Enhanced Effects of Xanthohumol Plus Honokiol on Apoptosis in 3T3-L1 Adipocytes
Article first published online: 6 SEP 2012
2008 North American Association for the Study of Obesity (NAASO)
Volume 16, Issue 6, pages 1232–1238, June 2008
How to Cite
Yang, J.-Y., Della-Fera, M. A., Rayalam, S. and Baile, C. A. (2008), Enhanced Effects of Xanthohumol Plus Honokiol on Apoptosis in 3T3-L1 Adipocytes. Obesity, 16: 1232–1238. doi: 10.1038/oby.2008.66
- Issue published online: 6 SEP 2012
- Article first published online: 6 SEP 2012
- Received September 21, 2007; Accepted December 08, 2007
Objective: To study the effects of xanthohumol (XN), a flavonoid found in hops (Humulus lupulus) and honokiol (HK), a lignan isolated from Magnolia officinalis, alone and in combination, on apoptotic signaling in 3T3-L1 adipocytes.
Methods and Procedures: 3T3-L1 mature adipocytes were incubated with various concentrations of XN and HK alone and in combination. Viability and apoptosis were quantified using an MTS-based cell viability assay and single-stranded DNA assay, respectively. Expression of apoptosis related proteins including cleaved poly(ADP-ribose) polymerase (PARP), cytochrome c, Bcl-2, caspase-3/7, phosphatase and tensin homolog deleted on chromosome 10 (PTEN) and Akt was analyzed by western blotting.
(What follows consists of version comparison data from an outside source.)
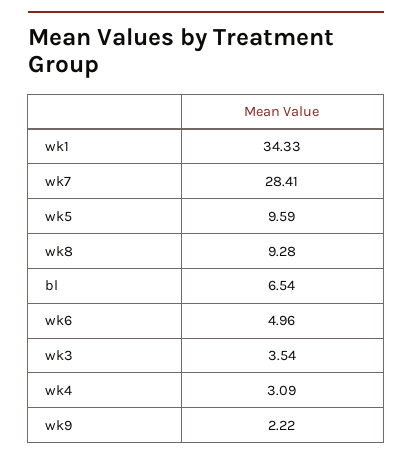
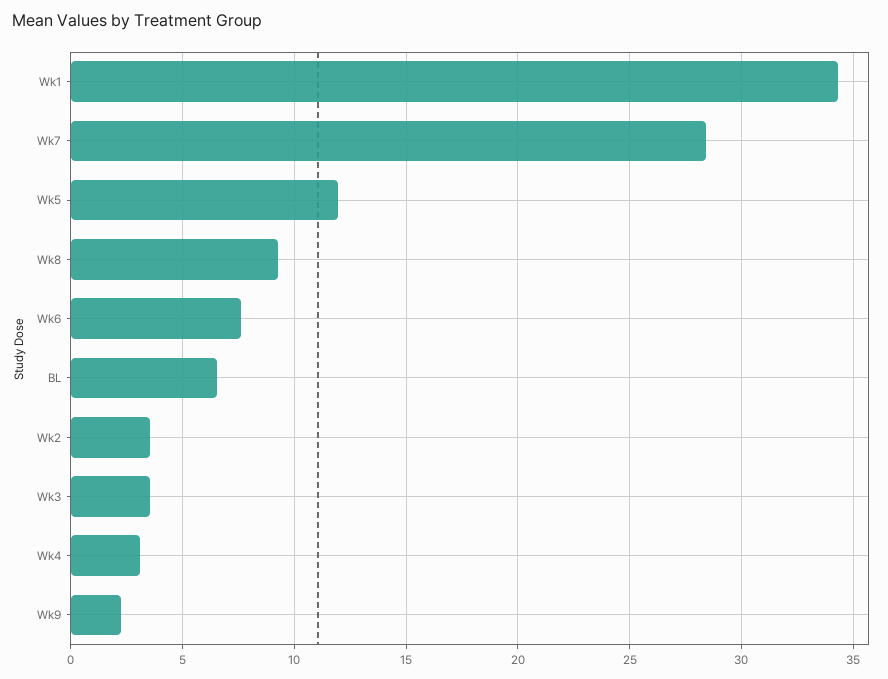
  {
    "wk1": 34.33,
    "wk7": 28.41,
-   "wk5": 9.59,
+   "wk5": 12,
    "wk8": 9.28,
    "bl": 6.54,
-   "wk6": 4.96,
+   "wk6": 7.5,
    "wk3": 3.54,
    "wk4": 3.09,
-   "wk9": 2.22
+   "wk9": 2.22,
+   "Wk2": 3.5
  }

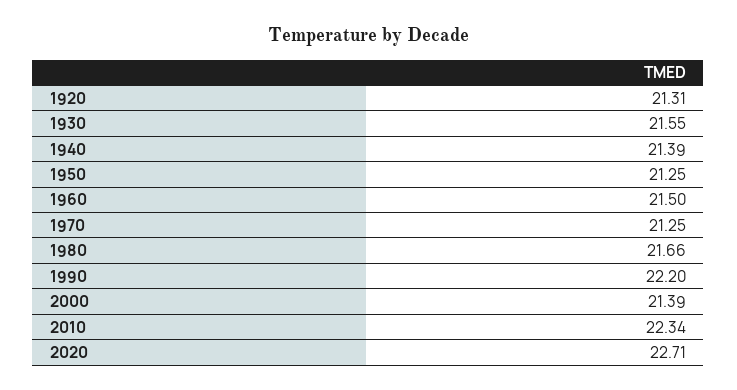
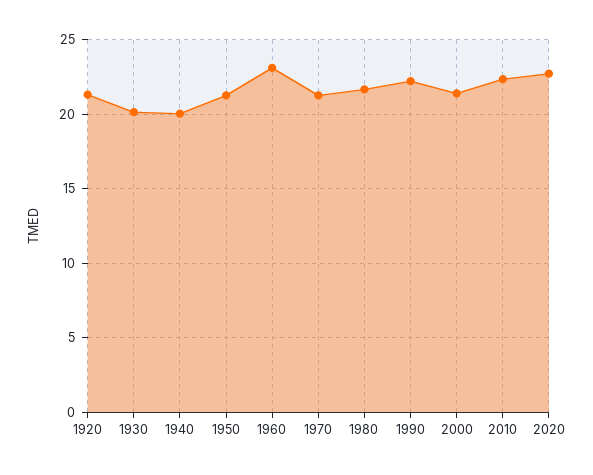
  {
    "1920": 21.31,
-   "1930": 21.55,
+   "1930": 20,
-   "1940": 21.39,
+   "1940": 20,
    "1950": 21.25,
-   "1960": 21.5,
+   "1960": 23,
    "1970": 21.25,
    "1980": 21.66,
    "1990": 22.2,
    "2000": 21.39,
    "2010": 22.34,
    "2020": 22.71
  }

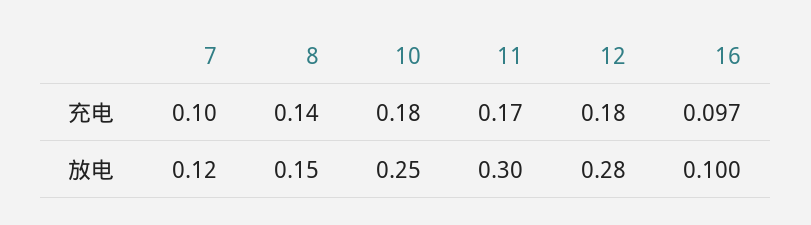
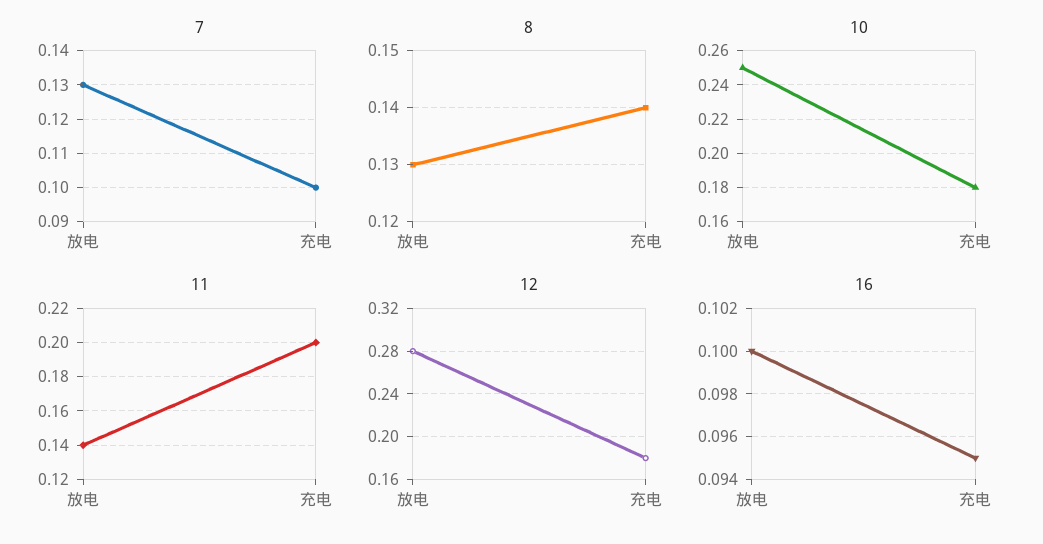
  {
    "7": {
      "充电": 0.1,
-     "放电": 0.12
+     "放电": 0.13
    },
    "8": {
      "充电": 0.14,
-     "放电": 0.15
+     "放电": 0.13
    },
    "10": {
      "充电": 0.18,
      "放电": 0.25
    },
    "11": {
-     "充电": 0.17,
+     "充电": 0.2,
-     "放电": 0.3
+     "放电": 0.14
    },
    "12": {
      "充电": 0.18,
      "放电": 0.28
    },
    "16": {
-     "充电": 0.097,
+     "充电": 0.095,
      "放电": 0.1
    }
  }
Results: Combinations of XN and HK significantly decreased viability and induced apoptosis in a dose-dependent manner and more than the additive responses to XN and HK alone. Western blot analysis showed an increase in cleaved PARP and cytochrome c release and decrease in expression of Bcl-2 protein by XN plus HK, whereas XN and HK individually had no effect. Furthermore, the combination of XN and HK activated PTEN and inactivated Akt by decreasing levels of phosphorylated PTEN and phosphorylated Akt.
Discussion: We demonstrated that although XN and HK showed little or no effect as individual compounds, in combination (XN plus HK) they showed enhanced activity in inducing apoptosis via the cytochrome c/caspase-3/PARP and PTEN/Akt pathways in 3T3-L1 adipocytes.